Segment Open
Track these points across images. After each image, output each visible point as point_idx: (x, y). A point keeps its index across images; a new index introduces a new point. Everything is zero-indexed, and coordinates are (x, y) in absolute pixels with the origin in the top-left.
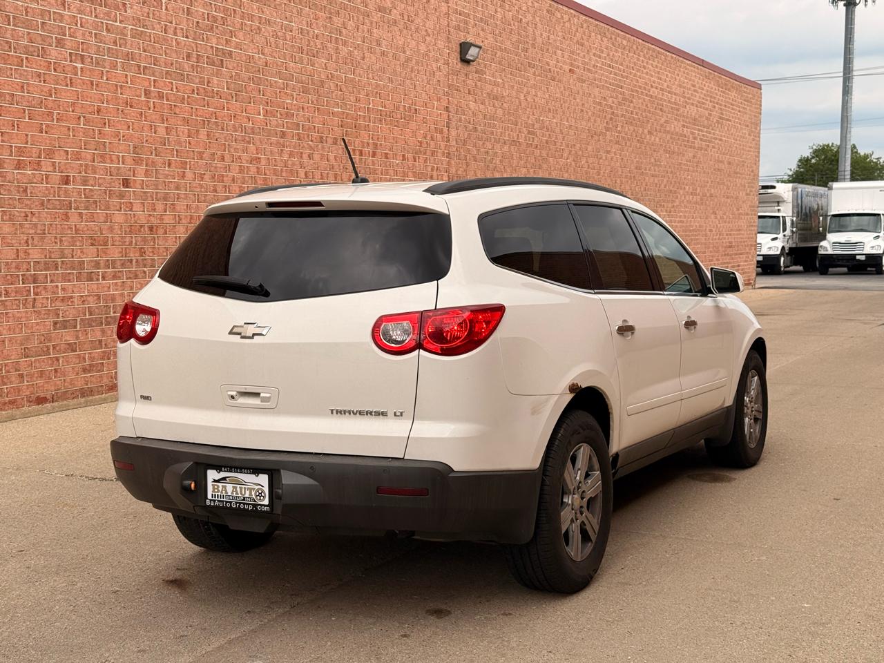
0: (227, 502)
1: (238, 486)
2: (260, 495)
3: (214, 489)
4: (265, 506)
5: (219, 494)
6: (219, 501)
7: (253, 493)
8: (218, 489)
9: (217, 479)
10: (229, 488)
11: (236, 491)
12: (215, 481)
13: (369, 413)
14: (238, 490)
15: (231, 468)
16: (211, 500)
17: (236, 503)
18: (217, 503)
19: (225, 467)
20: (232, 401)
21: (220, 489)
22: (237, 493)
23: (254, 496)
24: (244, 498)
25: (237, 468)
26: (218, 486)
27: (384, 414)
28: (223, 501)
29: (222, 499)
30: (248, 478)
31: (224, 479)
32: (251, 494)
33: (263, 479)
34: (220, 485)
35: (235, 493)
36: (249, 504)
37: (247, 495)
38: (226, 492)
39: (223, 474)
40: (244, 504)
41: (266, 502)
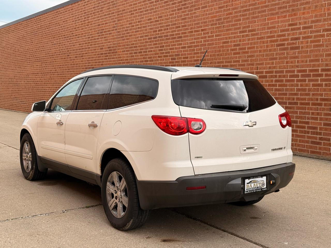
Segment Closed
EXERCISE REQUIREMENTS -
Repeat the entries faithfully. Any picture gets left out.

SOLUTION FOR THIS TASK -
Track these points across images. After each image, output each visible point as point_idx: (x, y). A point keeps its index across images; a new index introduces a new point. Everything is zero-indexed, and coordinates are (x, y) in absolute pixels with the origin in the top-left.
0: (227, 502)
1: (238, 486)
2: (260, 495)
3: (214, 489)
4: (265, 506)
5: (219, 494)
6: (219, 501)
7: (253, 493)
8: (218, 489)
9: (217, 479)
10: (229, 488)
11: (236, 491)
12: (215, 481)
13: (369, 413)
14: (238, 490)
15: (231, 468)
16: (211, 500)
17: (236, 503)
18: (217, 503)
19: (225, 467)
20: (232, 401)
21: (220, 489)
22: (237, 493)
23: (254, 496)
24: (244, 498)
25: (237, 468)
26: (218, 486)
27: (384, 414)
28: (223, 501)
29: (222, 499)
30: (248, 478)
31: (224, 479)
32: (251, 494)
33: (263, 479)
34: (220, 485)
35: (235, 493)
36: (249, 504)
37: (247, 495)
38: (226, 492)
39: (223, 474)
40: (244, 504)
41: (266, 502)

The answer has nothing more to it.